O Guardador de Águas

Brincar com as palavras, com frases e fonemas, com estrutura e linhas, não é tarefa tão fácil assim. De todo modo, Manoel de Barros é um dos que sabe fazer isso com maestria. Em “O Guardador de Águas”, por meio de sua metalinguagem, o autor mistura substantivos com adjetivos, dando vida ao que antes não havia. Objetos inanimados ganham forma e tomam conta do espaço.

A primeira edição de O Guardador de Águas é de 1998, sendo que a edição que tive acesso data de 2017, publicada pela Alfaguara e que traz as marcas registradas do autor: sonoridade, combinações ousadas e neologismos.

A apresentação da obra explicita o que Manoel de Barros desejava:

Em O Guardador de Águas, Manoel de Barros duplica-se e cede a palavra a outro personagem, o Bernardo da Mata. Bernardo era empregado de sua fazenda e foi seu amigo de vida inteira. Em vários poemas, é Bernardo quem apresenta a fala primal da natureza que tanto caracteriza o poeta. Mas a poesia de Manoel não é ingênua, ela não ignora a teia estabelecida pela cultura. Ela desafia a lógica convencional, exercitando-se na metalinguagem. Este livro é feito de frases em mutação, que juntam as águas, o mato e os pequenos seres da mata. Mas não se deixem enganar: Manoel é muito maior que um “poeta pantaneiro”, expressão tantas vezes utilizada para defini-lo. É ele quem diz: “Não tenho em mente trazer contribuição para o acervo folclórico do Pantanal. Meu negócio é descascar as palavras, se possível, até a mais lírica semente delas”.

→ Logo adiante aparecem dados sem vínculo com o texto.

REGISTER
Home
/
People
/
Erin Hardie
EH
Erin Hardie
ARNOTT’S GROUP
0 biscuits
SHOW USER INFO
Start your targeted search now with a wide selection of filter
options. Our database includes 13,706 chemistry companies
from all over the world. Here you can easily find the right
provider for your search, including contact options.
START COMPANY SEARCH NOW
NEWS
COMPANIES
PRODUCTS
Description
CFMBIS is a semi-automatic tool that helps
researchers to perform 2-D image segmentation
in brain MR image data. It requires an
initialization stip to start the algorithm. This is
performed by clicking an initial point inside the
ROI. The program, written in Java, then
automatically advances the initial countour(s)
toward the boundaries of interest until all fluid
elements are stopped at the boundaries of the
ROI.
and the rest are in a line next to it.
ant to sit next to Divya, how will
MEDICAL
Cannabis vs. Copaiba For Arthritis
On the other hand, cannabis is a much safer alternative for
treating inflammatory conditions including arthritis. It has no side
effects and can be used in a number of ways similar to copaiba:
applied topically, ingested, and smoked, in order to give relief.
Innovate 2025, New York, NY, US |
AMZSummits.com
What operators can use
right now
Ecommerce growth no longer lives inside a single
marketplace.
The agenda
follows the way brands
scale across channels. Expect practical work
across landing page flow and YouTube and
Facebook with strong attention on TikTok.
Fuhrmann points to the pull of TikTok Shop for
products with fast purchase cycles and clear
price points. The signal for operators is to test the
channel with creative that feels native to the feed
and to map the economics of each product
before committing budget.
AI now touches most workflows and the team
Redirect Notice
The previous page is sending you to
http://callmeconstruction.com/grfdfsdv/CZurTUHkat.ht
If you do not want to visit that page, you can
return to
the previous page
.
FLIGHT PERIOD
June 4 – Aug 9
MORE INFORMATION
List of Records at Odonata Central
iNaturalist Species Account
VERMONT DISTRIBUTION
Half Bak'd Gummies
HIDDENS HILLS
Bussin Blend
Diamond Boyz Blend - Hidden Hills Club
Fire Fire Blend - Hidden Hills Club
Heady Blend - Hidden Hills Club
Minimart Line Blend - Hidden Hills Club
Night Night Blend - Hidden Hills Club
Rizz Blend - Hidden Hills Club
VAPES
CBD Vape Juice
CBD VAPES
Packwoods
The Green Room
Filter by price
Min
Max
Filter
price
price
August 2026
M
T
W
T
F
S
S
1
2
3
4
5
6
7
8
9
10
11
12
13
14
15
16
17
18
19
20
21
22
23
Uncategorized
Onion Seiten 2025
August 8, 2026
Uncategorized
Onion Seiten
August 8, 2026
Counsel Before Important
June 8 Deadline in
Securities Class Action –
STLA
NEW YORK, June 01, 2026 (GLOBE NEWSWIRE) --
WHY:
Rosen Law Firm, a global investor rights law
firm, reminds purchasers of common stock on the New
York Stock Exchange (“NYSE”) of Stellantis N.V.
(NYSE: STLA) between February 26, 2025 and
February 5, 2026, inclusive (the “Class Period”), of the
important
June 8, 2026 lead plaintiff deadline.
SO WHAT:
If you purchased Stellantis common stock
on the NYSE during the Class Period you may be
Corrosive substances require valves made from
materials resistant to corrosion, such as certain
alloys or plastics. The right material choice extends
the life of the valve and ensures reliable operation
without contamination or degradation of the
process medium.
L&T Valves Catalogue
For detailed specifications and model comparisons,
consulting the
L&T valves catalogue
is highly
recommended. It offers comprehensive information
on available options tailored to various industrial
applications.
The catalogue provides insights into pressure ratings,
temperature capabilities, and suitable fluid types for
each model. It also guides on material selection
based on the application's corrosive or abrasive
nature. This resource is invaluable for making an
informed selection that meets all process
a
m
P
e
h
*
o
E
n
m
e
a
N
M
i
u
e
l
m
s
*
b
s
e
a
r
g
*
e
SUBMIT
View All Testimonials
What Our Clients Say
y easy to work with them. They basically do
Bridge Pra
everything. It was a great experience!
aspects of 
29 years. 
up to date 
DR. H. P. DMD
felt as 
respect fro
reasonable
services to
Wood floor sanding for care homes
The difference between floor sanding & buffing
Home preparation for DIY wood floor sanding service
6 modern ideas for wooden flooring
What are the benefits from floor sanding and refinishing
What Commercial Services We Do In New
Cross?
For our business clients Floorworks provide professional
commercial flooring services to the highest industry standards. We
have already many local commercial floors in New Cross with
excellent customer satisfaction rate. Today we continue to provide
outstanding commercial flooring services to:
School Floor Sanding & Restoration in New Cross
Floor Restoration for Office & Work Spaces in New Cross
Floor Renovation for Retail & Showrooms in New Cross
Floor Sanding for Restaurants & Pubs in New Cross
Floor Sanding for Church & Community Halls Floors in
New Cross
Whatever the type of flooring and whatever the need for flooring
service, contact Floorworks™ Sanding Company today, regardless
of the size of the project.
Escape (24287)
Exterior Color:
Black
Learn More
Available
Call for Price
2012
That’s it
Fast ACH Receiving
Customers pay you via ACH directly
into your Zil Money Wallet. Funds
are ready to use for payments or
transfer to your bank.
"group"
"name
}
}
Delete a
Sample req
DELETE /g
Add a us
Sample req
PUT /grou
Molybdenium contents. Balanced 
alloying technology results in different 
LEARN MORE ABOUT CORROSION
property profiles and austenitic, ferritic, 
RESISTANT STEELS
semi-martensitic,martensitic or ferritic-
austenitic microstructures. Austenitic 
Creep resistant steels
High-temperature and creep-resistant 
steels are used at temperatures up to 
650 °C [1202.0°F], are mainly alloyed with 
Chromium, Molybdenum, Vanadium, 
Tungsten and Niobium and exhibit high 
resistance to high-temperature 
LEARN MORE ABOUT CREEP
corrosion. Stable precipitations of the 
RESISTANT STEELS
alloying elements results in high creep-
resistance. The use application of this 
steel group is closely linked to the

A seguir, três poemas dos tantos que compõem a obra:

I

Não tenho bens de acontecimentos.
O que não sei fazer desconto nas palavras.
Entesouro frases. Por exemplo:
— Imagens são palavras que nos faltaram.
— Poesia é a ocupação da palavra pela Imagem.
— Poesia é a ocupação da Imagem pelo Ser.
Ai frases de pensar!
Pensar é uma pedreira. Estou sendo.
Me acho em petição de lata (frase encontrada no lixo).
Concluindo: há pessoas que se compõem de atos, ruídos,
retratos.
Outras de palavras.
Poetas e tontos se compõem com palavras.

VII

O sentido normal das palavras não faz bem ao poema.
Há que se dar um gosto incasto aos termos.
Haver com eles um relacionamento voluptuoso.
Talvez corrompê-los até a quimera.
Escurecer as relações entre os termos em vez de aclará-los.
Não existir mais rei nem regências.
Uma certa liberdade com a luxúria convém.

XII

Que a palavra parede não seja símbolo
de obstáculos à liberdade
nem de desejos reprimidos
nem de proibições na infância
etc. (essas coisas que acham os
reveladores de arcanos mentais)
Não.
Parede que me seduz é de tijolo, adobe
preposto ao abdômen de uma casa.
Eu tenho um gosto rasteiro de
ir por reentrâncias
baixar em rachaduras de paredes
por frinchas, por gretas — com lascívia de hera.
Sobre o tijolo ser um lábio cego.
Tal um verme que iluminasse.

Manoel de Barros nasceu em Cuiabá, Mato Grosso, em dezembro de 1916, e passou a infância no Mato Grosso do Sul, primeiro numa fazenda próxima a Corumbá, depois num internato em Campo Grande. Aos doze anos, foi estudar no Rio de Janeiro — cidade onde viveu por mais de trinta anos, antes de voltar ao Mato Grosso do Sul. Filho de fazendeiros, aos 13 anos começou a esboçar seus primeiros poemas. O livro de estreia, Poemas concebidos sem pecado, foi publicado em 1937. No início da década de 50, Manoel de Barros voltou para o Pantanal de sua infância e assumiu definitivamente a fazenda que fora de seus pais, onde conciliou as atividades de fazendeiro e poeta. Levantava-se às cinco da manhã e ia para o escritório trabalhar por quatro horas diárias, escrevendo e lendo para “desenvolver o imaginário”. Perfeccionista, Manoel de Barros não hesitava em reescrever dezenas de vezes um poema, até que ficasse satisfeito com o resultado. Era no Pantanal, no meio de um dos ecossistemas mais ricos do planeta e caminhando pelas ruas das pequenas cidades, que encontrava a inspiração para sua obra, na fala do povo, no vocabulário do homem pantaneiro. O resultado é uma linguagem própria que ele chamava de “idioleto manoelês archaico”. Recebeu diversos prêmios, entre eles: o Prêmio Nacional de Poesias, em 1966, com Gramática expositiva do chão, o Prêmio Jabuti, em 1987, com O guardador de águas, o Prêmio Biblioteca Nacional em 1996, e o Prêmio Nestlé de Literatura em 1997, por Livro sobre o nada, e o Prêmio Nacional de Literatura do Ministério da Cultura, em 1998, pelo conjunto da obra. Faleceu em novembro de 2014, aos 97 anos. Manoel de Barros foi tema do documentário Só dez por cento é mentira, do diretor Pedro Cezar, exibido em 2010.